* Instructions to follow *
Reproduce the entries below, renaming every "Place" to "Location" and leaving all other text unchanged.

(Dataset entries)
┄┄┄┄┄┄┄┄┄┄

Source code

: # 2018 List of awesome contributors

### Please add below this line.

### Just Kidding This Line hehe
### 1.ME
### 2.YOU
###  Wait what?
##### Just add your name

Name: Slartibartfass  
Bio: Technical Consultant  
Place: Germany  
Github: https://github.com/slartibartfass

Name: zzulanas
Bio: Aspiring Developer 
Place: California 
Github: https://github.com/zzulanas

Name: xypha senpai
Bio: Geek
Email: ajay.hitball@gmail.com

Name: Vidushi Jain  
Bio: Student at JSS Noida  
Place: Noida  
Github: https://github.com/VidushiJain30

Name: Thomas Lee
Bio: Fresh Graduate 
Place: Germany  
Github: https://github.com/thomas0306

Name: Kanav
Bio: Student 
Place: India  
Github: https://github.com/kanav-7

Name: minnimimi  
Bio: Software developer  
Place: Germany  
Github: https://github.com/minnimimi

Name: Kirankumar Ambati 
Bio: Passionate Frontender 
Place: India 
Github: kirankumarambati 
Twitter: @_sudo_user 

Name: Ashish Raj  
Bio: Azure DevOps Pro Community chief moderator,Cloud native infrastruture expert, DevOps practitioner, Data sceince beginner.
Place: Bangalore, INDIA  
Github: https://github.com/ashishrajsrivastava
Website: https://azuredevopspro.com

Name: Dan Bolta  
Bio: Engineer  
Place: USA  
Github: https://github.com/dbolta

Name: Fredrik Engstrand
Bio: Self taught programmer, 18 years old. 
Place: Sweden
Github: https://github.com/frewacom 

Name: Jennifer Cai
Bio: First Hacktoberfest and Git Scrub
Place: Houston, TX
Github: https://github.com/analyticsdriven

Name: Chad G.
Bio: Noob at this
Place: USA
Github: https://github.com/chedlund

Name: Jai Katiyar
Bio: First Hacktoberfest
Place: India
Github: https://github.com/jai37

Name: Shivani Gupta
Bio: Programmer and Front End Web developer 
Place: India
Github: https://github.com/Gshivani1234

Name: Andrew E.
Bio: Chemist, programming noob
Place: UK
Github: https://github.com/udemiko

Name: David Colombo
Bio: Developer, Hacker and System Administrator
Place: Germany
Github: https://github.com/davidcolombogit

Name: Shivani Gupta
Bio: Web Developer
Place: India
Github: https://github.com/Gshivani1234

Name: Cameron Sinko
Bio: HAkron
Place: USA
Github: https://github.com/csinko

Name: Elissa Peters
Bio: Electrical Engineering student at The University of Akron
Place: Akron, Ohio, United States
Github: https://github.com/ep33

┄┄┄┄┄┄┄┄┄┄

* Reply to the task *
Source code

: # 2018 List of awesome contributors

### Please add below this line.

### Just Kidding This Line hehe
### 1.ME
### 2.YOU
###  Wait what?
##### Just add your name

Name: Slartibartfass  
Bio: Technical Consultant  
Location: Germany  
Github: https://github.com/slartibartfass

Name: zzulanas
Bio: Aspiring Developer 
Location: California 
Github: https://github.com/zzulanas

Name: xypha senpai
Bio: Geek
Email: ajay.hitball@gmail.com

Name: Vidushi Jain  
Bio: Student at JSS Noida  
Location: Noida  
Github: https://github.com/VidushiJain30

Name: Thomas Lee
Bio: Fresh Graduate 
Location: Germany  
Github: https://github.com/thomas0306

Name: Kanav
Bio: Student 
Location: India  
Github: https://github.com/kanav-7

Name: minnimimi  
Bio: Software developer  
Location: Germany  
Github: https://github.com/minnimimi

Name: Kirankumar Ambati 
Bio: Passionate Frontender 
Location: India 
Github: kirankumarambati 
Twitter: @_sudo_user 

Name: Ashish Raj  
Bio: Azure DevOps Pro Community chief moderator,Cloud native infrastruture expert, DevOps practitioner, Data sceince beginner.
Location: Bangalore, INDIA  
Github: https://github.com/ashishrajsrivastava
Website: https://azuredevopspro.com

Name: Dan Bolta  
Bio: Engineer  
Location: USA  
Github: https://github.com/dbolta

Name: Fredrik Engstrand
Bio: Self taught programmer, 18 years old. 
Location: Sweden
Github: https://github.com/frewacom 

Name: Jennifer Cai
Bio: First Hacktoberfest and Git Scrub
Location: Houston, TX
Github: https://github.com/analyticsdriven

Name: Chad G.
Bio: Noob at this
Location: USA
Github: https://github.com/chedlund

Name: Jai Katiyar
Bio: First Hacktoberfest
Location: India
Github: https://github.com/jai37

Name: Shivani Gupta
Bio: Programmer and Front End Web developer 
Location: India
Github: https://github.com/Gshivani1234

Name: Andrew E.
Bio: Chemist, programming noob
Location: UK
Github: https://github.com/udemiko

Name: David Colombo
Bio: Developer, Hacker and System Administrator
Location: Germany
Github: https://github.com/davidcolombogit

Name: Shivani Gupta
Bio: Web Developer
Location: India
Github: https://github.com/Gshivani1234

Name: Cameron Sinko
Bio: HAkron
Location: USA
Github: https://github.com/csinko

Name: Elissa Peters
Bio: Electrical Engineering student at The University of Akron
Location: Akron, Ohio, United States
Github: https://github.com/ep33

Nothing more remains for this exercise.